The implementation is based on various sources and using author experience.
Index ¶
- Constants
- Variables
- type Runtime
- func (forest *Runtime) AddBagIndex(bagIndex []int)
- func (forest *Runtime) AddCartTree(tree cart.Runtime)
- func (forest *Runtime) Build(samples tabula.ClasetInterface) (e error)
- func (forest *Runtime) ClassifySet(samples tabula.ClasetInterface, sampleListID []int) (predicts []string, cm *classifier.CM, probs []float64)
- func (forest *Runtime) GrowTree(samples tabula.ClasetInterface) (cm *classifier.CM, stat *classifier.Stat, e error)
- func (forest *Runtime) Initialize(samples tabula.ClasetInterface) error
- func (forest *Runtime) Trees() []cart.Runtime
- func (forest *Runtime) Votes(sample *tabula.Row, sampleIdx int) (votes []string)
Constants ¶
const ( // DefNumTree default number of tree. DefNumTree = 100 // DefPercentBoot default percentage of sample that will be used for // bootstraping a tree. DefPercentBoot = 66 // DefOOBStatsFile default statistic file output. DefOOBStatsFile = "rf.oob.stat" // DefPerfFile default performance file output. DefPerfFile = "rf.perf" // DefStatFile default statistic file. DefStatFile = "rf.stat" )
Variables ¶
var ( // ErrNoInput will tell you when no input is given. ErrNoInput = errors.New("rf: input samples is empty") )
Functions ¶
This section is empty.
Types ¶
type Runtime ¶
type Runtime struct { // Runtime embed common fields for classifier. classifier.Runtime // NTree number of tree in forest. NTree int `json:"NTree"` // NRandomFeature number of feature randomly selected for each tree. NRandomFeature int `json:"NRandomFeature"` // PercentBoot percentage of sample for bootstraping. PercentBoot int `json:"PercentBoot"` // contains filtered or unexported fields }
Runtime contains input and output configuration when generating random forest.
func (*Runtime) AddBagIndex ¶
AddBagIndex add bagging index for book keeping.
func (*Runtime) AddCartTree ¶
AddCartTree add tree to forest
func (*Runtime) Build ¶
func (forest *Runtime) Build(samples tabula.ClasetInterface) (e error)
Build the forest using samples dataset.
Algorithm,
(0) Recheck input value: number of tree, percentage bootstrap, etc; and
Open statistic file output.
(1) For 0 to NTree, (1.1) Create new tree, repeat until all trees has been build. (2) Compute and write total statistic.
func (*Runtime) ClassifySet ¶
func (forest *Runtime) ClassifySet(samples tabula.ClasetInterface, sampleListID []int, ) ( predicts []string, cm *classifier.CM, probs []float64, )

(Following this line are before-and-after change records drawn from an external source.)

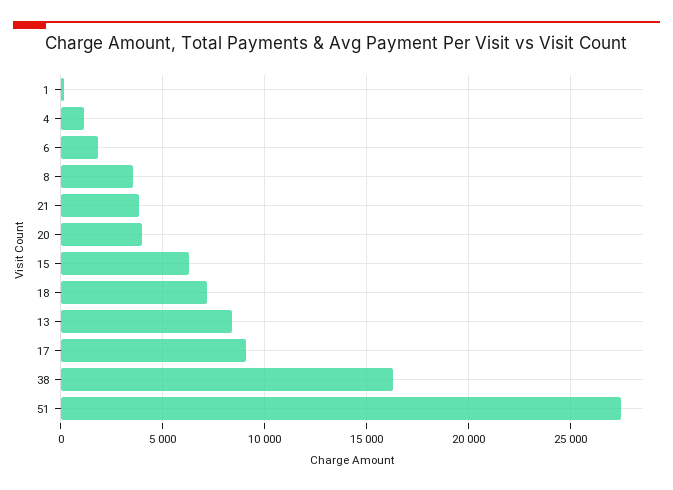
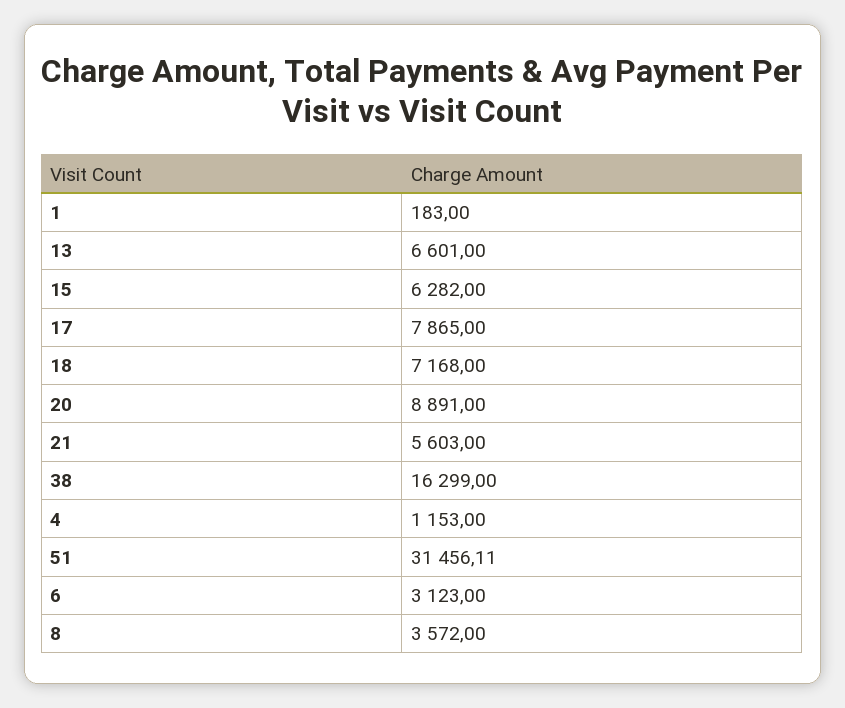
  {
    "1": 183,
    "4": 1153,
-   "6": 2000,
+   "6": 3123,
    "8": 3572,
-   "21": 4000,
+   "21": 5603,
-   "20": 4000,
+   "20": 8891,
    "15": 6282,
    "18": 7168,
-   "13": 8500,
+   "13": 6601,
-   "17": 9000,
+   "17": 7865,
    "38": 16299,
-   "51": 27500
+   "51": 31456.11
  }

ClassifySet given a samples predict their class by running each sample in forest, and return their class prediction with confusion matrix. `samples` is the sample that will be predicted, `sampleListID` is the index of samples. If `sampleListID` is not nil, then sample index will be checked in each tree, if the sample is used for training, their vote is not counted.
Algorithm,
(0) Get value space (possible class values in dataset) (1) For each row in test-set, (1.1) collect votes in all trees, (1.2) select majority class vote, and (1.3) compute and save the actual class probabilities. (2) Compute confusion matrix from predictions. (3) Compute stat from confusion matrix. (4) Write the stat to file only if sampleListID is empty, which mean its run not from OOB set.
func (*Runtime) GrowTree ¶
func (forest *Runtime) GrowTree(samples tabula.ClasetInterface) ( cm *classifier.CM, stat *classifier.Stat, e error, )
GrowTree build a new tree in forest, return OOB error value or error if tree can not grow.
Algorithm,
(1) Select random samples with replacement, also with OOB. (2) Build tree using CART, without pruning. (3) Add tree to forest. (4) Save index of random samples for calculating error rate later. (5) Run OOB on forest. (6) Calculate OOB error rate and statistic values.
func (*Runtime) Initialize ¶
func (forest *Runtime) Initialize(samples tabula.ClasetInterface) error
Initialize will check forest inputs and set it to default values if invalid.
It will also calculate number of random samples for each tree using,
number-of-sample * percentage-of-bootstrap
func (*Runtime) Votes ¶
Votes will return votes, or classes, in each tree based on sample. If checkIdx is true then the `sampleIdx` will be checked in if it has been used when training the tree, if its exist then the sample will be skipped.
(1) If row is used to build the tree then skip it, (2) classify row in tree, (3) save tree class value.